Added together, these anti-accomplishments mean Charest has precious little to show the public for his time in power. He can't claim to have cut education spending, opposition parties will claim credit for the positive elements of day-care reform, and he is vulnerable to accusations of dithering in the super-hospital file.

"Charest has dug himself into a hole," says Peter Blaikie, a prominent Montreal lawyer and former president of the Progressive Conservative Party. Blaikie, himself a former columnist for the Montreal Gazette, doesn't believe Charest's term has been any more disastrous than any other premier in history, but he is quick to point out that it has been a long, hard fall from grace for the curly haired kid from Sherbrooke since he entered provincial politics in 1998.

"The Ottawa media created an image of Charest walking on the water" when he stepped down as head of the Progressive Conservatives to take over the Quebec Liberals, Blaikie says. "Charest's most serious problem is the level of expectations he's had to face." Harper's campaign promises will help Charest's fallen image, he adds, but they alone won't save him.

Still, Charest can now count on a federal government more ideologically inclined to the Quebec Liberals. Harper's call for a stricter reading of the constitution is expected to give the provinces more room to maneuver, and could foster the image that Charest's presence encourages a more productive relationship with Ottawa.

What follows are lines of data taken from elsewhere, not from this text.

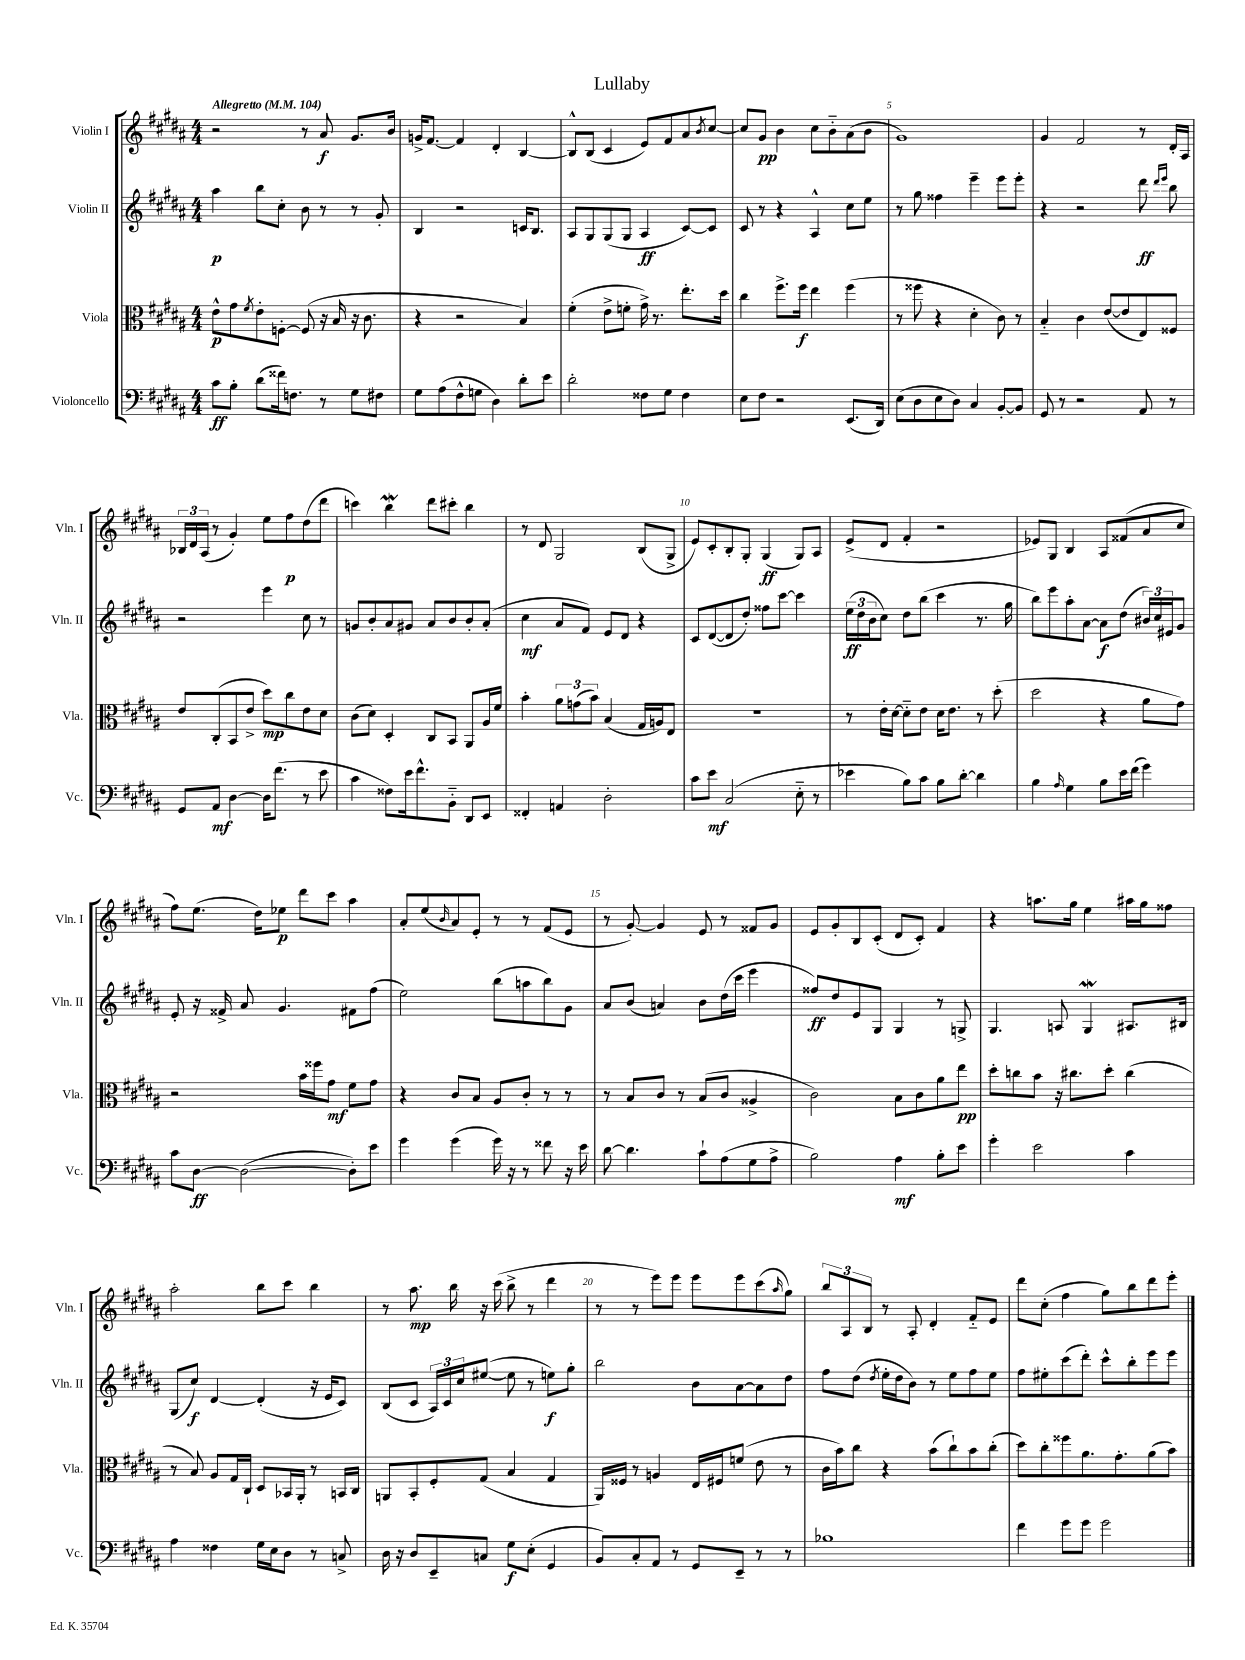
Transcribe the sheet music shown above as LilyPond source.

\header { title = "Lullaby" }
<<
\new StaffGroup <<
\new Staff = "s0" \with { instrumentName = "Violin I" shortInstrumentName = "Vln. I" } {
    \clef treble \key b \major \numericTimeSignature \time 4/4 \tempo "Allegretto" 4 = 104
    r2 r8 ais'8\f gis'8. b'16 |
    g'16-> fis'8.~ fis'4 dis'4-. b4~ |
    b8-^ b8( cis'4 e'8) fis'8 ais'8 \acciaccatura { b'8 } cis''8~ |
    cis''8 gis'8\pp b'4 cis''8 b'8-_ ais'8( b'8 |
    gis'1) |
    gis'4 fis'2 r8 dis'16-. ais16 |
    \tuplet 3/2 { bes16 dis'16 ais16( } r8 gis'4-.) e''8 fis''8\p dis''8( dis'''8 |
    c'''4) b''4\mordent dis'''8 cis'''8-. b''4 |
    r8 dis'8 gis2 b8( gis8-> |
    e'8) cis'8-. b8-. gis8-. gis4\ff( gis8) ais8 |
    e'8->( dis'8 fis'4-. r2 |
    ees'8) gis8 b4 ais8 fisis'8( ais'8 cis''8 |
    fis''8) e''8.( dis''16) ees''8\p dis'''8 cis'''8 ais''4 |
    ais'8-. e''8( \grace { b'16 } ais'8) e'8-. r8 r8 fis'8( e'8 |
    r8 gis'8~-.) gis'4 e'8 r8 fisis'8 gis'8 |
    e'8 gis'8-. b8 cis'8-.( dis'8 cis'8-.) fis'4 |
    r4 a''8. gis''16 e''4 ais''16 gis''16 fisis''8 |
    ais''2-. b''8 cis'''8 b''4 |
    r8 ais''8.\mp b''16 r16 cis'''16( b''8-> r8 dis'''4 |
    r8 r8 e'''8) e'''8 e'''8 e'''8 cis'''8( \grace { ais''16 } gis''8) |
    \tuplet 3/2 { b''8 ais8 b8 } r8 ais8-. dis'4-. fis'8-_ e'8 |
    dis'''8 cis''8-.( fis''4 gis''8) b''8 dis'''8 e'''8-. \bar "|." |
}
\new Staff = "s1" \with { instrumentName = "Violin II" shortInstrumentName = "Vln. II" } {
    \clef treble \key b \major \numericTimeSignature \time 4/4
    ais''4\p b''8 cis''8-. b'8 r8 r8 gis'8-. |
    b4 r2 c'16 b8. |
    ais8 gis8 gis8( gis8 ais4\ff cis'8~) cis'8 |
    cis'8 r8 r4 ais4-^ cis''8 e''8 |
    r8 gis''8 fisis''4 e'''4-- e'''8 e'''8-. |
    r4 r2 dis'''8\ff \grace { dis'''16 e'''16 } b''8 |
    r2 e'''4 cis''8 r8 |
    g'8 b'8-. ais'8 gis'8 ais'8 b'8 b'8-. ais'8-.( |
    cis''4\mf ais'8 fis'8) e'8 dis'8 r4 |
    cis'8 dis'8~( dis'8 dis''8-.) fisis''8 cis'''8~ cis'''4 |
    \tuplet 3/2 { e''16\ff( dis''16 b'16 } cis''8) dis''8 b''8( cis'''4 r8. gis''16 |
    b''8) e'''8 ais''8-. ais'8~ ais'8\f dis''8( \tuplet 3/2 { bis'16) cis''16 eis'16 } gis'8 |
    e'8-. r16 fisis'16-> ais'8 gis'4. fis'8 fis''8( |
    e''2) b''8( a''8 b''8) gis'8 |
    ais'8 b'8( a'4) b'8 dis''16( cis'''16 e'''4 |
    fisis''8\ff) dis''8 e'8 gis8 gis4 r8 g8-> |
    gis4. a8 gis4\mordent ais8. bis16 |
    gis8( cis''8\f) dis'4~ dis'4-.( r16 e'16 cis'8) |
    b8( cis'8 \tuplet 3/2 { ais16) cis'16 cis''16 } eis''8~( eis''8 r8 e''8\f) gis''8-. |
    b''2 b'8 ais'8~ ais'8 dis''8 |
    fis''8 dis''8( \acciaccatura { dis''8 } e''16-. dis''16 b'8) r8 e''8 fis''8 e''8 |
    fis''8 eis''8-. cis'''8( dis'''8-.) cis'''8-^ b''8-. e'''8 e'''8 \bar "|." |
}
\new Staff = "s2" \with { instrumentName = "Viola" shortInstrumentName = "Vla." } {
    \clef alto \key b \major \numericTimeSignature \time 4/4
    e'8-^\p gis'8 \acciaccatura { fis'8 } e'8-. f8~-. f8( r16 b16 r16 cis'8. |
    r4 r2 b4) |
    fis'4-.( e'8-> f'8-. gis'16->) r8. e''8.-. dis''16 |
    cis''4 fis''8.-> fis''16\f e''4 fis''4( |
    r8 fisis''8 r4 dis'4-. cis'8) r8 |
    b4-_ cis'4 e'8~( e'8 e8) fisis8 |
    e'8 cis8-.( b,8 e'8-> dis''8\mp) cis''8 e'8 dis'8 |
    cis'8( dis'8) dis4-. cis8 b,8 ais,8 ais16 fis'16 |
    b'4-. \tuplet 3/2 { ais'8 g'8( b'8) } b4( gis16 a16) e8 |
    R1 |
    r8 e'16-. dis'16~ dis'8-_ e'8 dis'16 e'8. r8 dis''8-.( |
    dis''2 r4 ais'8 gis'8) |
    r2 b'16 fisis''16 gis'8\mf fis'8 gis'8 |
    r4 cis'8 b8 ais8 cis'8-. r8 r8 |
    r8 b8 cis'8 r8 b8( cis'8 aisis4-> |
    cis'2) b8 cis'8 ais'8 e''8\pp |
    dis''8-. c''8 b'8 r16 cis''8. dis''8-. cis''4( |
    r8 b8) ais8 gis16 cis16-! dis8 bes,16 ais,16-. r8 b,16 cis16 |
    a,8 b,8-. fis8-. gis8( b4 gis4 |
    ais,16) fisis16 r8 a4 e16 fis16 f'8( e'8 r8 |
    cis'16 b'16) cis''8 r4 b'8( cis''8-!) b'8 cis''8-.( |
    dis''8) cis''8-. fisis''8 ais'8. gis'8.-. ais'8( b'8) \bar "|." |
}
\new Staff = "s3" \with { instrumentName = "Violoncello" shortInstrumentName = "Vc." } {
    \clef bass \key b \major \numericTimeSignature \time 4/4
    cis'8\ff b8-. dis'8( fisis'16) f8. r8 gis8 fis8 |
    gis8 ais8( fis8-^ g8 dis4) dis'8-. e'8 |
    dis'2-. fisis8 gis8 fisis4 |
    e8 fis8 r2 e,8.( dis,16) |
    e8( dis8 e8 dis8) cis4 b,8~-. b,8 |
    gis,8 r8 r2 ais,8 r8 |
    gis,8 ais,8\mf dis4~ dis16 fis'8.( r8 e'8 |
    cis'4 fisis8) e'16 fis'8.-^ b,8-_ dis,8 e,8 |
    fisis,4-. a,4 dis2-. |
    cis'8 e'8\mf cis2( e8-_ r8 |
    ees'4 b8) cis'8 b8 dis'8~-. dis'4 |
    b4 \grace { ais16 } gis4 b8 e'16 fis'16( gis'4) |
    cis'8 dis8~\ff dis2~( dis8-.) e'8 |
    gis'4 gis'4( gis'16) r16 r8 fisis'8 r16 e'16 |
    dis'8~ dis'4. cis'8-! ais8( gis8 ais8-> |
    b2) ais4\mf b8-. e'8 |
    gis'4-. e'2 cis'4 |
    ais4 fisis4 gis16 e16 dis8 r8 c8-> |
    dis16 r16 dis8 e,8-- c8 gis8\f e8-.( gis,4 |
    b,8) cis8-. ais,8 r8 gis,8 e,8-- r8 r8 |
    bes1 |
    fis'4 gis'8 gis'8 gis'2 \bar "|." |
}
>>
>>
\layout { \context { \Score \override BarNumber.break-visibility = ##(#f #t #t) barNumberVisibility = #(every-nth-bar-number-visible 5) } }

To be sure, Charest's fortunes in the next election won't be entirely predicated on the fruits that his budding friendship with Harper bears. There are two extra-Harper factors that augur well for the Liberals: The first of these is a two-edged sword that has so far proved dull and harmless-André Boisclair. The Boy Wonder has failed to live up to the hype surrounding his glamorous but turbulent run for the PQ leadership. Boisclair's penchant for vacuous speeches and ambiguous policy positions have quickly overshadowed his camera-friendly smile. But as his leadership campaign showed, Boisclair's popularity can be resilient, even infectious.

The other factor working in the Liberals' favor is the emergence of a new left-wing sovereigntist party. Quebec Solidaire came to life in February, following the merger of Option citoyenne and the Union des forces progressistes. The unspoken fear among PQ supporters is that the new party will siphon enough votes away from its traditional support base to allow the Liberals to take advantage from the left.

Meanwhile, Charest will continue to try and use the spectre of another referendum as a wedge issue. "The choice we'll have is a very clear one. We can continue on health care, or put all that aside and hold a referendum. We can continue in education, or put all that aside and hold a referendum. We can continue rebuilding our economy, or put all that aside and hold another referendum," Charest told a crowd in another campaign-style speech in March.

However, Quebecers have shown on two previous occasions that they're not scared of electing a government promising to hold a referendum. "Quebecers won't be blackmailed into re-electing a party they don't like," says Fraser, who also penned an acclaimed book on the Parti Québécois under René Lévesque.

Enter Harper, the so-called "fiscal imbalance" and the seat at UNESCO. They are the metaphorical victories Charest needs to reverse the image of a Liberal party out of touch with the electorate. Resolving the two issues within the span of a year could even lend the party an appearance of momentum. Of course the problem is that Charest ultimately has to share control over the decisions concerning if, how and when these issues will be settled.

For now, we can expect more speeches like Charest gave to launch Malépart's by-election campaign-shallow indictments of the threat of separatism, desperate championing of heath-care reform, and the conspicuous absence of anything really worth bragging about.